For instance, Wilson says that while there will likely be a recession, it will be different.
“The job market will remain tight in many industries. Instead of the customary layoffs, many employers will still find it hard to fill staff positions.”
Here’s what else to anticipate this year.
While remote working is now a fact of life in most industries, what is also evolving is a shift from hiring employees to hiring independent contractors for many positions.
China emerged as the world’s leading supplier in the past decade. However, due to Covid-19 and ongoing shutdowns, many manufacturers no longer depend on Chinese suppliers. Expect manufacturers, distributors and end-customers to want to know where a product is made before making purchasing decisions.
Everyone’s a Startup
Traditional business operations, from marketing to manufacturing, will fly out the window.
“Businesses must become very innovative,” says Wilson. “(They must) develop unique products and services, create new product categories and be willing to allow traditional ways of thinking and doing business to be disrupted.”
For the past two years, most manufacturers and distributors have had no choice but to react to an ever-changing business climate. But now, with less volatility, they will become more proactive, creating new business goals and re-focusing on business growth.
Supply Chain Issues
“The great unknown is geopolitics,” says Wilson. “The conflict in Ukraine is very volatile. This caused supply chain complications in 2022. We will just have to wait and see how the war impacts the supply chain in 2023.”
Many in the distribution industry have limited protection against cyberattacks and data breaches. Because of this, they may fall victim to online attacks, especially if they have an active e-commerce platform.
Carrier rates have been going down and this is likely to continue. They’ve decreased because of reduced fuel costs, the end of the pandemic gridlock, a more stable workforce and supply chain environment, and less consumer demand due to recessionary concerns.
Supply chain managers want to track components, goods and shipments in real-time, and new technologies are helping accomplish this. Plus, artificial intelligence will play a more prominent role in the supply chain, eliminating human errors, improving efficiency and lowering costs in 2023.
Interest Rates and Inflation
Interest rates and inflation will remain high throughout 2023. Further, inflation will be unpredictable, jumping up in some months and coming back down in others.

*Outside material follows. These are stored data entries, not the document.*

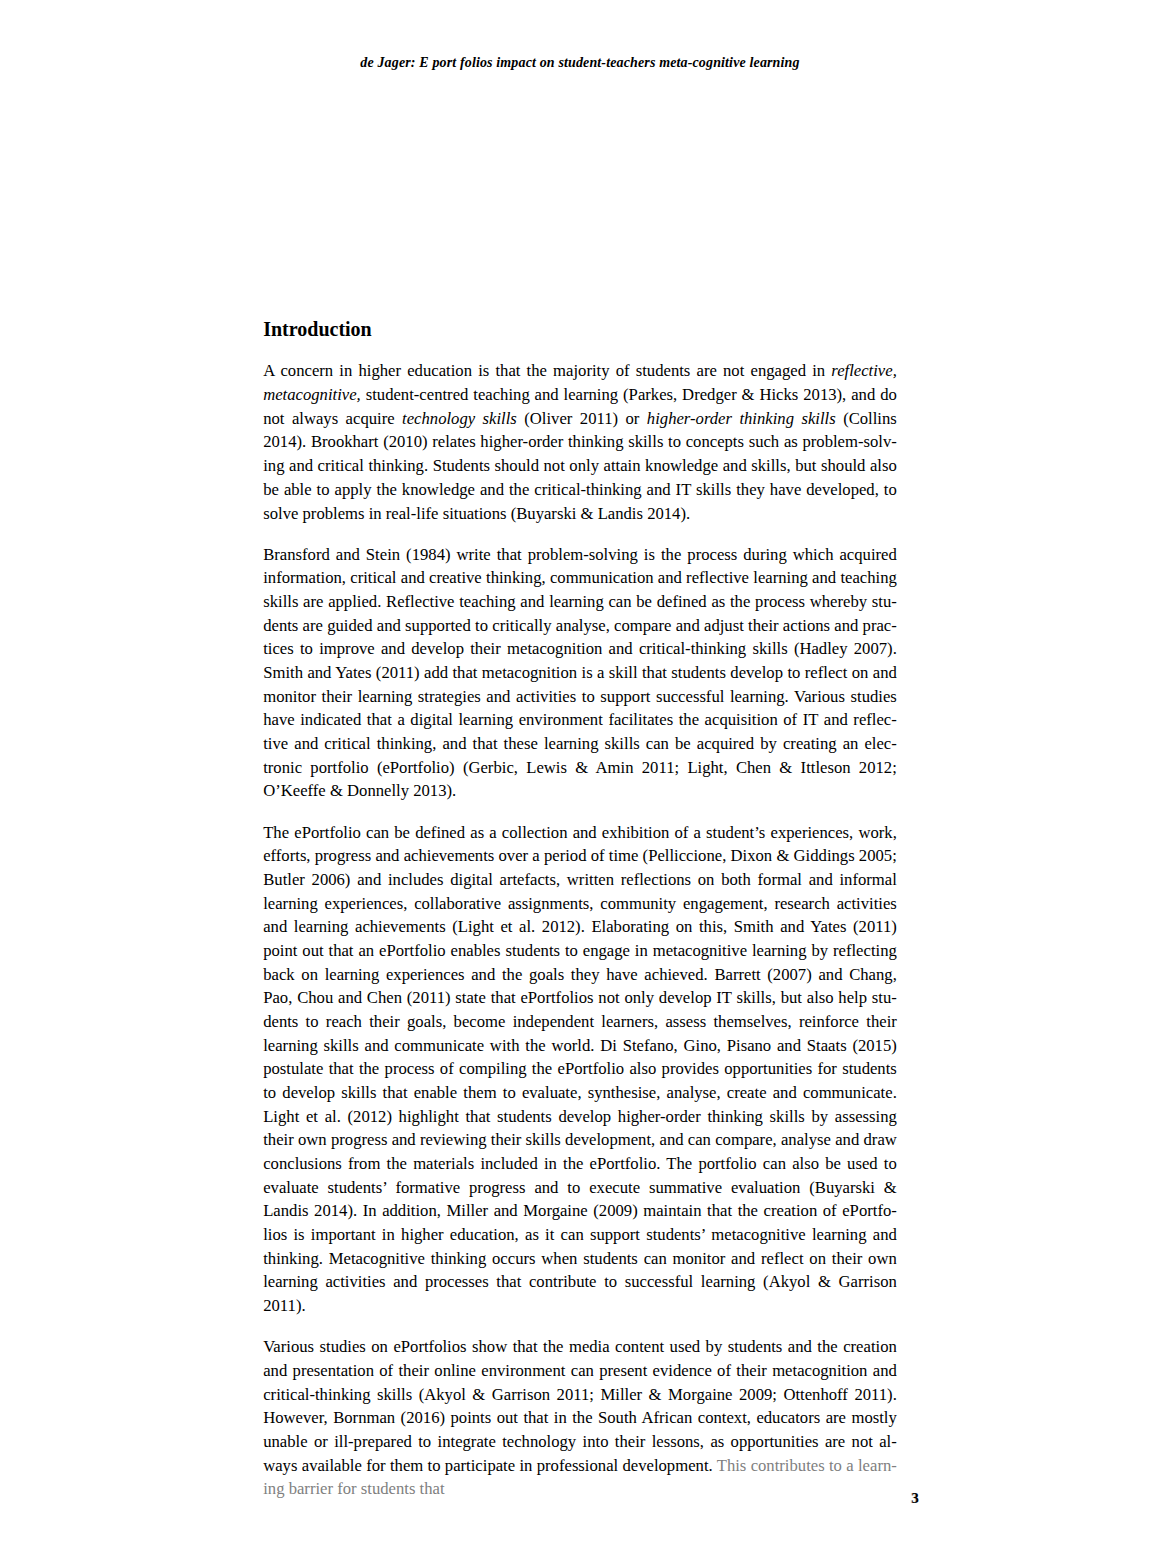de Jager: E port folios impact on student-teachers meta-cognitive learning
Introduction
A concern in higher education is that the majority of students are not engaged in reflective, metacognitive, student-centred teaching and learning (Parkes, Dredger & Hicks 2013), and do not always acquire technology skills (Oliver 2011) or higher-order thinking skills (Collins 2014). Brookhart (2010) relates higher-order thinking skills to concepts such as problem-solving and critical thinking. Students should not only attain knowledge and skills, but should also be able to apply the knowledge and the critical-thinking and IT skills they have developed, to solve problems in real-life situations (Buyarski & Landis 2014).
Bransford and Stein (1984) write that problem-solving is the process during which acquired information, critical and creative thinking, communication and reflective learning and teaching skills are applied. Reflective teaching and learning can be defined as the process whereby students are guided and supported to critically analyse, compare and adjust their actions and practices to improve and develop their metacognition and critical-thinking skills (Hadley 2007). Smith and Yates (2011) add that metacognition is a skill that students develop to reflect on and monitor their learning strategies and activities to support successful learning. Various studies have indicated that a digital learning environment facilitates the acquisition of IT and reflective and critical thinking, and that these learning skills can be acquired by creating an electronic portfolio (ePortfolio) (Gerbic, Lewis & Amin 2011; Light, Chen & Ittleson 2012; O’Keeffe & Donnelly 2013).
The ePortfolio can be defined as a collection and exhibition of a student’s experiences, work, efforts, progress and achievements over a period of time (Pelliccione, Dixon & Giddings 2005; Butler 2006) and includes digital artefacts, written reflections on both formal and informal learning experiences, collaborative assignments, community engagement, research activities and learning achievements (Light et al. 2012). Elaborating on this, Smith and Yates (2011) point out that an ePortfolio enables students to engage in metacognitive learning by reflecting back on learning experiences and the goals they have achieved. Barrett (2007) and Chang, Pao, Chou and Chen (2011) state that ePortfolios not only develop IT skills, but also help students to reach their goals, become independent learners, assess themselves, reinforce their learning skills and communicate with the world. Di Stefano, Gino, Pisano and Staats (2015) postulate that the process of compiling the ePortfolio also provides opportunities for students to develop skills that enable them to evaluate, synthesise, analyse, create and communicate. Light et al. (2012) highlight that students develop higher-order thinking skills by assessing their own progress and reviewing their skills development, and can compare, analyse and draw conclusions from the materials included in the ePortfolio. The portfolio can also be used to evaluate students’ formative progress and to execute summative evaluation (Buyarski & Landis 2014). In addition, Miller and Morgaine (2009) maintain that the creation of ePortfolios is important in higher education, as it can support students’ metacognitive learning and thinking. Metacognitive thinking occurs when students can monitor and reflect on their own learning activities and processes that contribute to successful learning (Akyol & Garrison 2011).
Various studies on ePortfolios show that the media content used by students and the creation and presentation of their online environment can present evidence of their metacognition and critical-thinking skills (Akyol & Garrison 2011; Miller & Morgaine 2009; Ottenhoff 2011). However, Bornman (2016) points out that in the South African context, educators are mostly unable or ill-prepared to integrate technology into their lessons, as opportunities are not always available for them to participate in professional development. This contributes to a learning barrier for students that
33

Suppliers and distributors will continue to operate in a greener and more sustainable manner because they are realizing the cost benefits. Additionally, they will be pressured to do so due to more international regulations requiring a reduction in greenhouse gases.
Business with a Purpose
Business-to-consumer and business-to-business consumers want organizations to give back to their communities in meaningful and impactful ways.
“There will be many examples of ‘businesses with a purpose’ in 2023,” says Wilson. “What businesses must remember is something said 2,500 years ago, ‘No act of kindness, no matter how small, is ever wasted’.”